» Task:
Print everything in the forum thread below, from "uconnjeustis on 6" down to "would be best.", word for word.

Not a CLAW-specific issue, either. Might be worth bringing up on a Fedora call-- some documentation of best practices would be good.

ajs6f on 4 Jan 2017

👍1

My use case as it's slightly different though related to this issue is now in a Islandora-CLAW/CLAW-478. Please direct responses there. Thanks

I just came back from vacation and think I missed the last CLAW meeting. I'll check the schedule and try to hope on the next one.

uconnjeustis on 6 Jan 2017

@uconnjeustis ++

ajs6f on 6 Jan 2017

Should the current migration sprint account for how to make Fedora 3.x PID namespaces migrate over losslessly? Just askin'. Related issue: #822.

mjordan on 27 Aug 2018

I would think mapping PID namespaces to LDP containers would be best.

ajs6f on 27 Aug 2018

👍1

I think organizing objects by stuffing them in a container per namespace would separate them out nicely if you really want to solidify the distinction. FWIW, so long a we stuff the PID on a field somewhere, we can then query on it to do things like "Get me all objects who were in namespace X".

dannylamb on 27 Aug 2018

Do containers suffer from the many-direct-children scalability issue discussed above?

» Stored data:
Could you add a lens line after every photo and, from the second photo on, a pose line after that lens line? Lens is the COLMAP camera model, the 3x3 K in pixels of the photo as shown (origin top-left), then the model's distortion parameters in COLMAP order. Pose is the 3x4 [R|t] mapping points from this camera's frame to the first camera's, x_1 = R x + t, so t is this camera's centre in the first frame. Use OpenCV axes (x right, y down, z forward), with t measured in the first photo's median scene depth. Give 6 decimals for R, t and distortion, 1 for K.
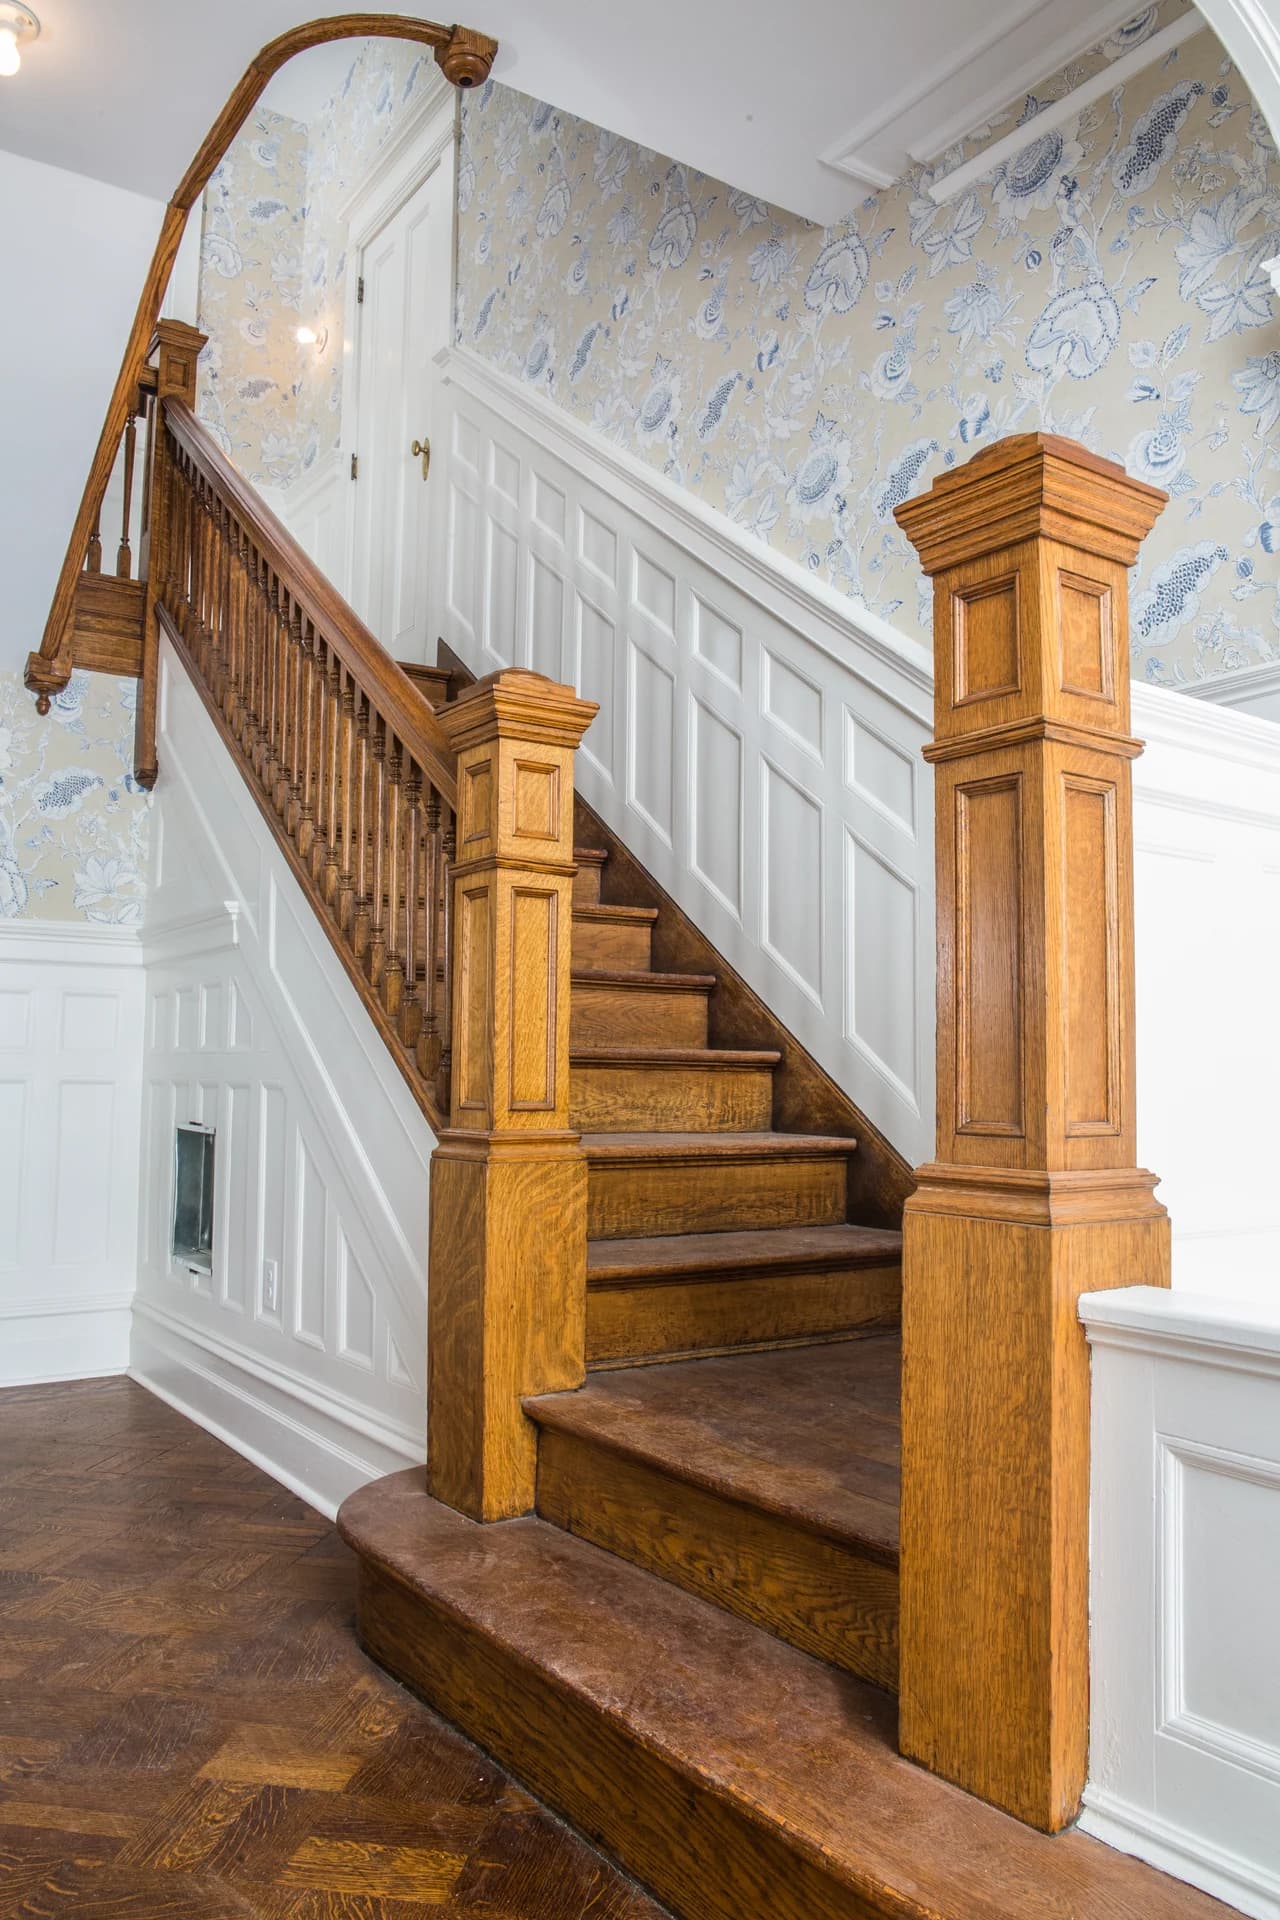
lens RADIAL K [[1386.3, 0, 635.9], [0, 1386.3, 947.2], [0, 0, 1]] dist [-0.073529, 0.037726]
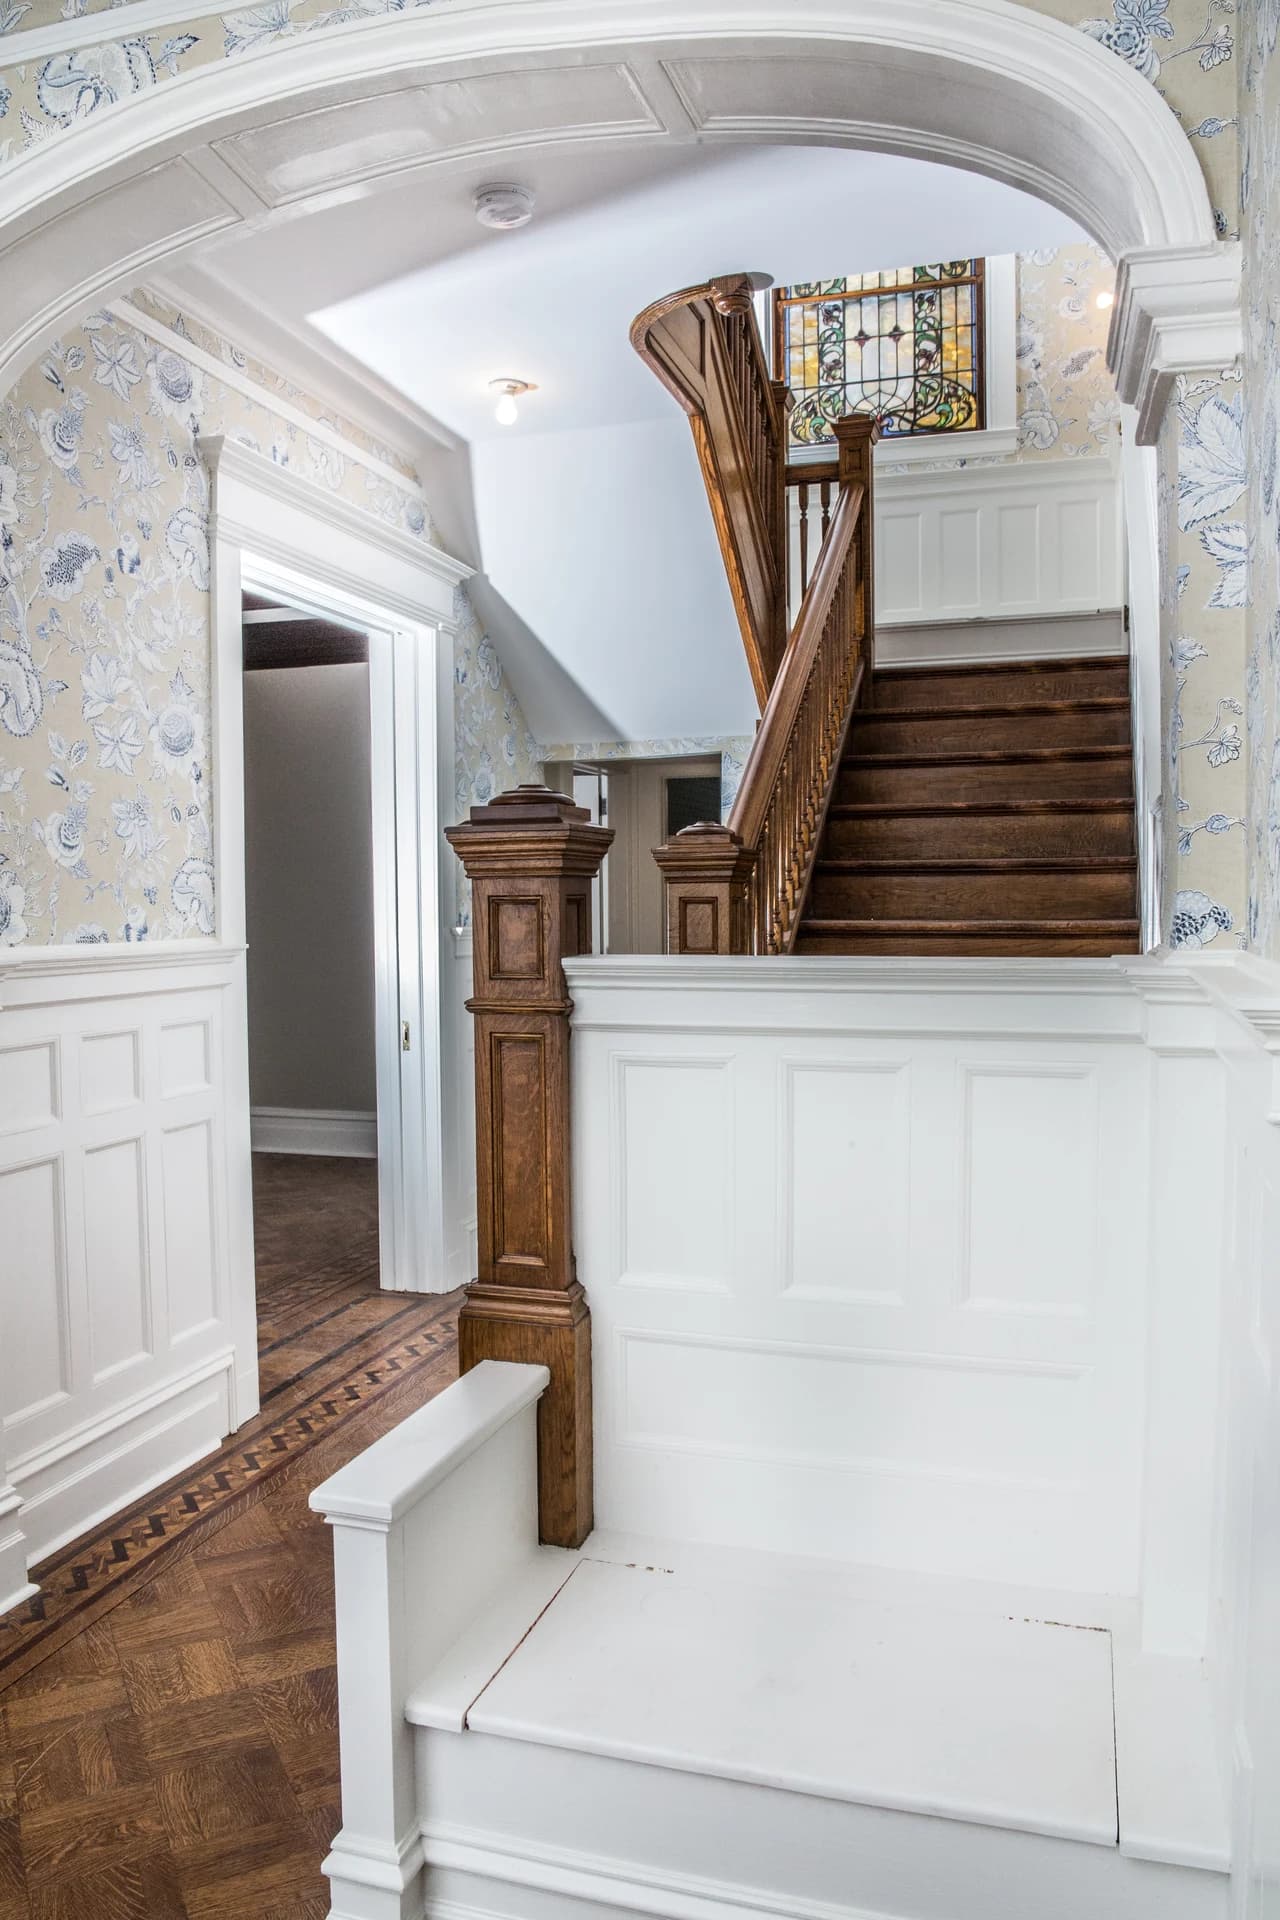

» Output of the exercise:
uconnjeustis on 6 Jan 2017

@uconnjeustis ++

ajs6f on 6 Jan 2017

Should the current migration sprint account for how to make Fedora 3.x PID namespaces migrate over losslessly? Just askin'. Related issue: #822.

mjordan on 27 Aug 2018

I would think mapping PID namespaces to LDP containers would be best.